In this current study, we found the model incorporating both clinical and radiomic parameters performed better in the training cohort than the clinical model alone. However, we did not observe a similar trend in the validation cohort due to limited sample size. This finding is consistent with other studies (Luo et al. 2021; Zhai et al. 2020, 2017) and the result indicates that multi-omics features contribute to improve the prediction accuracy of radiation therapy models (Cui et al. 2021).
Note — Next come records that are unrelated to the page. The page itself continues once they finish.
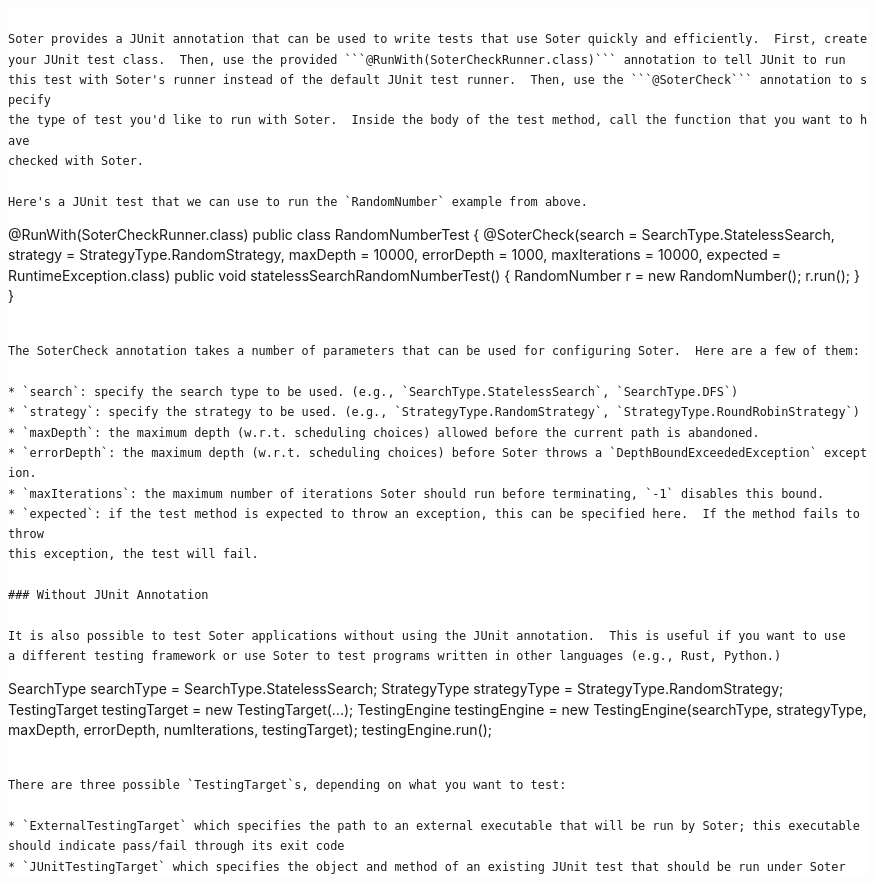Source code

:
 ```

Soter provides a JUnit annotation that can be used to write tests that use Soter quickly and efficiently.  First, create
your JUnit test class.  Then, use the provided ```@RunWith(SoterCheckRunner.class)``` annotation to tell JUnit to run
this test with Soter's runner instead of the default JUnit test runner.  Then, use the ```@SoterCheck``` annotation to specify
the type of test you'd like to run with Soter.  Inside the body of the test method, call the function that you want to have
checked with Soter.

Here's a JUnit test that we can use to run the `RandomNumber` example from above.

```
@RunWith(SoterCheckRunner.class)
public class RandomNumberTest {
    @SoterCheck(search = SearchType.StatelessSearch, strategy = StrategyType.RandomStrategy, maxDepth = 10000, errorDepth = 1000, maxIterations = 10000, expected = RuntimeException.class)
    public void statelessSearchRandomNumberTest() {
        RandomNumber r = new RandomNumber();
        r.run();
    }
}
```

The SoterCheck annotation takes a number of parameters that can be used for configuring Soter.  Here are a few of them:

* `search`: specify the search type to be used. (e.g., `SearchType.StatelessSearch`, `SearchType.DFS`)
* `strategy`: specify the strategy to be used. (e.g., `StrategyType.RandomStrategy`, `StrategyType.RoundRobinStrategy`)
* `maxDepth`: the maximum depth (w.r.t. scheduling choices) allowed before the current path is abandoned.
* `errorDepth`: the maximum depth (w.r.t. scheduling choices) before Soter throws a `DepthBoundExceededException` exception.
* `maxIterations`: the maximum number of iterations Soter should run before terminating, `-1` disables this bound.
* `expected`: if the test method is expected to throw an exception, this can be specified here.  If the method fails to throw
this exception, the test will fail.

### Without JUnit Annotation

It is also possible to test Soter applications without using the JUnit annotation.  This is useful if you want to use
a different testing framework or use Soter to test programs written in other languages (e.g., Rust, Python.)

```
SearchType searchType = SearchType.StatelessSearch;
StrategyType strategyType = StrategyType.RandomStrategy;
TestingTarget testingTarget = new TestingTarget(...);
TestingEngine testingEngine = new TestingEngine(searchType, strategyType, maxDepth, errorDepth, numIterations, testingTarget);
testingEngine.run();
```

There are three possible `TestingTarget`s, depending on what you want to test:

* `ExternalTestingTarget` which specifies the path to an external executable that will be run by Soter; this executable should indicate pass/fail through its exit code
* `JUnitTestingTarget` which specifies the object and method of an existing JUnit test that should be run under Soter
```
There are several limitations to this study. First, the proposed model was developed from a single-institution retrospective database and would benefit from external validation at other institutions. Second, the inclusion of heterogeneous stage lung cancer patients may have weaken the results. Third, the study had limited sample size. The sample size was too small to detect any predictive improvement using the clinical-radiomic over the clinical model. According to Vittinghoff et al., logistic and Cox models may achieve acceptable results with 5–9 events per variable (EPV) in a range of circumstances (Vittinghoff and McCulloch 2007). Therefore, we should have included no more than 6 variables in the univariate analysis using the 5 EPV rule with minimum sample size. However, we employed 11 variables to account for any potentially clinically significant variables. Despite this, we believe the model was successfully established for the following reasons: (1) The OR values and the confidence interval coverage in the study were within normal ranges. (2) The significant variables identified in the multivariate analysis were consistent with previous studies. Fourth, it is worth noting that manual tumor segmentation for radiomics analysis is time-consuming and labor-intensive (Tsai et al. 2022), which may limit its clinical usefulness. Finally, since radiomics features are potentially dependent on imaging quality and incorporating clinical and radiomic signature into one nomogram might reduce the robustness of the model.

Conclusion

Three clinical factors, including gender, clinical stage and LCR, as well as three radiomic features, were found to be independent factors correlated with 3-year CSS. A combined model that integrates clinical and radiomic parameters was developed to predict 3-year CSS prediction for lung cancer patients after SBRT.